„Die Idee, den Zugang zu kritischen Websites zu beschränken, scheint kein eindeutiges Indiz für einen Erfolg im ‚Informationskrieg‘ zu sein“, spottete der St. Petersburger Politologe Michail Winogradow [externer Link] über ein neues russisches Gesetz, wonach der Aufruf „extremistischer“ Inhalte im Netz ab 1. September unter Strafe stehen soll, wie auch VPN-Verbindungen, mit denen sich die Zensur technisch umgehen lässt. Das entsprechende Vorhaben des Kremls sorgte für eine Wutwelle in der russischen Netzgemeinde.
„Geldstrafe, erst einmal“
„Bevor Sie im Internet recherchieren, sollten Sie die Liste extremistischer Materialien [des Justizministeriums] prüfen. Machen Sie sie zu Ihrem Nachschlagewerk“, empfahl Politologe Georgi Bovt ironisch [externer Link]: „Im nächsten Schritt sollten Sie nur noch Seiten lesen, die ausdrücklich als erlaubt gekennzeichnet sind. Alles andere ist unter Androhung einer Geldstrafe verboten. Eine Geldstrafe, erst einmal. Schade, dass der alte Ray Bradbury diejenigen nicht mehr erlebt hat, die seine kühnsten Fantasien aus dem Roman ‚Fahrenheit 451‘ übertreffen.“ In dem 1953 erschienenen Science-Fiction-Bestseller geht es um einen utopischen Staat, in dem Bücher verboten sind und selbstständiges Denken unter Strafe steht.

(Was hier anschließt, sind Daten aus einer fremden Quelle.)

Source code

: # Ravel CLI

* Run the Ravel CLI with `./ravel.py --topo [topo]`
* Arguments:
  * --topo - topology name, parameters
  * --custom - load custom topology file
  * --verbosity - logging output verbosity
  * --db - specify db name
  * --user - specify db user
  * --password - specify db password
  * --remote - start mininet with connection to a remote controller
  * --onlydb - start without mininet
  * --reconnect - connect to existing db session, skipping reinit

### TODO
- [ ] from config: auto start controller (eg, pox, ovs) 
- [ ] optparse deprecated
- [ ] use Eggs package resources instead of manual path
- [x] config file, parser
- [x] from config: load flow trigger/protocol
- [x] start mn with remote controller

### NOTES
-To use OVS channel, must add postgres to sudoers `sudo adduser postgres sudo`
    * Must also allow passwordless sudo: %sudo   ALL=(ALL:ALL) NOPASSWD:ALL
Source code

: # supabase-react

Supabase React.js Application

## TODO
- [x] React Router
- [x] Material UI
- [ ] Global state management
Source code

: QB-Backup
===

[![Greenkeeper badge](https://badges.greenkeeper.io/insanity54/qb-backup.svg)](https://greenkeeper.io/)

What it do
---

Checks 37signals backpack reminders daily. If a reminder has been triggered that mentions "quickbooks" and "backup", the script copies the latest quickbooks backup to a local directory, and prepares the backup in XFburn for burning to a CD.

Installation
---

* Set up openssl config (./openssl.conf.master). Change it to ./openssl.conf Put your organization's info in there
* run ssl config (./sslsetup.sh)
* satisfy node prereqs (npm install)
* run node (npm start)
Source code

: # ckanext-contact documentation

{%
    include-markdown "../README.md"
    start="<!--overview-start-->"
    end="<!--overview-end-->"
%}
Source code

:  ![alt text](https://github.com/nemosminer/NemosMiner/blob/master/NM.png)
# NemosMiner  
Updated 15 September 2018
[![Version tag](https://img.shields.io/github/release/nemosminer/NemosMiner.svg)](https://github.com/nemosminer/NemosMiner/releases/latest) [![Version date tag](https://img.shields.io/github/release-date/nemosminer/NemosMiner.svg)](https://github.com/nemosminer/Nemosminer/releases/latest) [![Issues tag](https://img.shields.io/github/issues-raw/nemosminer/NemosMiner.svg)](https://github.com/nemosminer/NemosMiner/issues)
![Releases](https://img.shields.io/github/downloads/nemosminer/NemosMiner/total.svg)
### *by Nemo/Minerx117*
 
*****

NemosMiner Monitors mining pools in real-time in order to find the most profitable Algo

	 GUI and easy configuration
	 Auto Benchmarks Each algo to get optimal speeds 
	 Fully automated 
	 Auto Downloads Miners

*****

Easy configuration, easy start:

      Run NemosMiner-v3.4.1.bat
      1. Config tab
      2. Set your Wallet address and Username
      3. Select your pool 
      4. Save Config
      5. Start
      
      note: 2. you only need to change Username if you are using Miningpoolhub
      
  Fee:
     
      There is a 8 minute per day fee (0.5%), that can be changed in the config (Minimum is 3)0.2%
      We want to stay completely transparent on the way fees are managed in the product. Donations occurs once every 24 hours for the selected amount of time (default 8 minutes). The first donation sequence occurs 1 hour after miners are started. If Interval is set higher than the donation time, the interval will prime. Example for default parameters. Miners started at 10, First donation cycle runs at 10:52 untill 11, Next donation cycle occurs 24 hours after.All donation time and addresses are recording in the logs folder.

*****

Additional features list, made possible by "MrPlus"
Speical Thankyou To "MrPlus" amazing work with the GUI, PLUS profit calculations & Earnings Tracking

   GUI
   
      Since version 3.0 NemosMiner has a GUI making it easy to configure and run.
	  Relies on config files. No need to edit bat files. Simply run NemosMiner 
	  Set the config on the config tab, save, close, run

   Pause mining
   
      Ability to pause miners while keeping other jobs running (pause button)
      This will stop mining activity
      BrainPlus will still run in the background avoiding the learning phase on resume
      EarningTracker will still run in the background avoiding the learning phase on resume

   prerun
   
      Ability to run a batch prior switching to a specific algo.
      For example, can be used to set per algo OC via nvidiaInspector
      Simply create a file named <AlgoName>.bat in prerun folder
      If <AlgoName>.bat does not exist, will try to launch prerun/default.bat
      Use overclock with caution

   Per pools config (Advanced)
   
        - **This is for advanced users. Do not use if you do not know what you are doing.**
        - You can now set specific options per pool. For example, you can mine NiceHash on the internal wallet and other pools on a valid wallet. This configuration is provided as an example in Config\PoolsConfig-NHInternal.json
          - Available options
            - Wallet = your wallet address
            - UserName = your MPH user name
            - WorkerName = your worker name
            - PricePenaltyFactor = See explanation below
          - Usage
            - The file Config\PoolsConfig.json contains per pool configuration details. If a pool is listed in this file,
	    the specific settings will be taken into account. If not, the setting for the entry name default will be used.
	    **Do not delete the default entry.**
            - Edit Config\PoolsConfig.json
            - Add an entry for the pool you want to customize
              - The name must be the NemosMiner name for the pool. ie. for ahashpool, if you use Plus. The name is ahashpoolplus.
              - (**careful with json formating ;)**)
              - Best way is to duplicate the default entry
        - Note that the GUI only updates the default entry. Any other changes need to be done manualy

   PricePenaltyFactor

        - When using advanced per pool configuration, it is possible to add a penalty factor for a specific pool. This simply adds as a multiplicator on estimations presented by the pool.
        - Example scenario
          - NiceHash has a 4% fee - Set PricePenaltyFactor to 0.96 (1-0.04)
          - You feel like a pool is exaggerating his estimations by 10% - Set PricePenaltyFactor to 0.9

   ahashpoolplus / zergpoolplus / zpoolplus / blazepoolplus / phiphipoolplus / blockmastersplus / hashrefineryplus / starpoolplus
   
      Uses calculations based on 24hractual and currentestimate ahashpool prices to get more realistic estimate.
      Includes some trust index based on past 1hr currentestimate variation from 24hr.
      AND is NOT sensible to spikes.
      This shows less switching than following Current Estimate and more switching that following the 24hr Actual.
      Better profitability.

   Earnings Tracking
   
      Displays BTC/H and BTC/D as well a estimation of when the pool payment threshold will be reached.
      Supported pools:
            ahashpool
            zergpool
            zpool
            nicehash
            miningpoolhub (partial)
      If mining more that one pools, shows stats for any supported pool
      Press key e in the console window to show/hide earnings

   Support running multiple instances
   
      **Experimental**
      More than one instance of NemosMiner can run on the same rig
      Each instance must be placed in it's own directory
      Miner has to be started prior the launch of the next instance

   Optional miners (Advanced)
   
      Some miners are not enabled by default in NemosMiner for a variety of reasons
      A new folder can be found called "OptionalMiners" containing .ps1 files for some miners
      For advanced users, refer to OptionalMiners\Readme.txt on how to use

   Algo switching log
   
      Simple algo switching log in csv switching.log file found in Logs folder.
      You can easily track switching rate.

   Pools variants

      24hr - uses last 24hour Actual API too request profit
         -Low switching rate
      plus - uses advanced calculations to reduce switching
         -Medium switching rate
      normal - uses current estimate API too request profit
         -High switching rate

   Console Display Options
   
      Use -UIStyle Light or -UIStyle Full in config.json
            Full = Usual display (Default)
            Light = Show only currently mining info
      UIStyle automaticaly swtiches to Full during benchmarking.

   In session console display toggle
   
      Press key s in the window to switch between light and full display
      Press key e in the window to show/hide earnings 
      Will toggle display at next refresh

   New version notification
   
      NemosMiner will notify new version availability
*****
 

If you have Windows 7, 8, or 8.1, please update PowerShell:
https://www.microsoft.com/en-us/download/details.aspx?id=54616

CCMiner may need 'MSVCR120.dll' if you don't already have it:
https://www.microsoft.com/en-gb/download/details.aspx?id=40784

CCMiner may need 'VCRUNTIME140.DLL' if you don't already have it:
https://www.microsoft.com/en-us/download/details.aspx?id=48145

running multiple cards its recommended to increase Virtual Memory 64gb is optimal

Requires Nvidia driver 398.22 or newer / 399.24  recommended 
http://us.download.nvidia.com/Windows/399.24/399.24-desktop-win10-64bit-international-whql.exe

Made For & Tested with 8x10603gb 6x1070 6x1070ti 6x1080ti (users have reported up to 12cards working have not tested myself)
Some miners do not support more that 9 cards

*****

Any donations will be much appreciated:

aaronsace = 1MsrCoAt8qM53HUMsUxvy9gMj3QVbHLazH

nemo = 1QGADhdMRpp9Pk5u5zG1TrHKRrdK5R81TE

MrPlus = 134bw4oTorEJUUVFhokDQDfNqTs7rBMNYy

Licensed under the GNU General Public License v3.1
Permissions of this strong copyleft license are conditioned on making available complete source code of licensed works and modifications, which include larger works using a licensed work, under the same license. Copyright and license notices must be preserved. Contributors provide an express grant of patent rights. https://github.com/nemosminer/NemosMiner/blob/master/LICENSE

„Hackschnitzel werden nicht sortiert“
Russische Anwälte sprechen von einer „Netzpolizei“, die eingeführt werden solle. „Die Situation bewegt sich in Richtung eines Übergangs zu Tastentelefonen und einer Selbstzensur der Internetnutzung als zuverlässigster Garantie dafür, nicht unter die Dampfwalze eines Systems zu geraten, das die Wälder abholzt, ohne die Hackschnitzel zu sortieren“, so Polit-Blogger Dmitri Sewrjukow [externer Link]. „Ermutigend“ sei allein die Tatsache, dass die russischen Abgeordneten die Zensurverschärfung still und leise durchgesetzt hätten: „Das bedeutet, dass die Abgeordneten sich mit der Einführung einer solchen Neuerung nicht ganz wohl fühlen und unnötigen Lärm und Unruhe im Vorfeld vermeiden wollten.“
Publizist Maxim Schewtschenko verwies darauf [externer Link], dass russische IT-Entwickler und Ingenieure, speziell in der Drohnen-Fertigung, ihre Berufe an den Nagel hängen könnten: „Es ist unmöglich, Software, die in Russland nicht verfügbar ist, aus dem Netz herunterzuladen, um westliche Sanktionen zu umgehen, ohne ein VPN zu verwenden!!! Stellen Sie sich die Aussichten vor – eine VPN-Zugangserlaubnis ist mit einer Arbeitserlaubnis für Migranten vergleichbar. Ein weites Feld für verschiedene Arten von Genehmigungstätigkeiten!“
„Zeit vergeht im Flug – rückwärts“
Polit-Kommentator Andrei Kalitin fragte sich und seine Leser [externer Link]: „Hat der Staat wirklich so viel Angst vor seinem eigenen Volk, dass er es für Suchanfragen bestrafen will? Es scheint so.“ In Russland vergehe die Zeit wie im Flug, „nur rückwärts“, so der Kolumnist sarkastisch.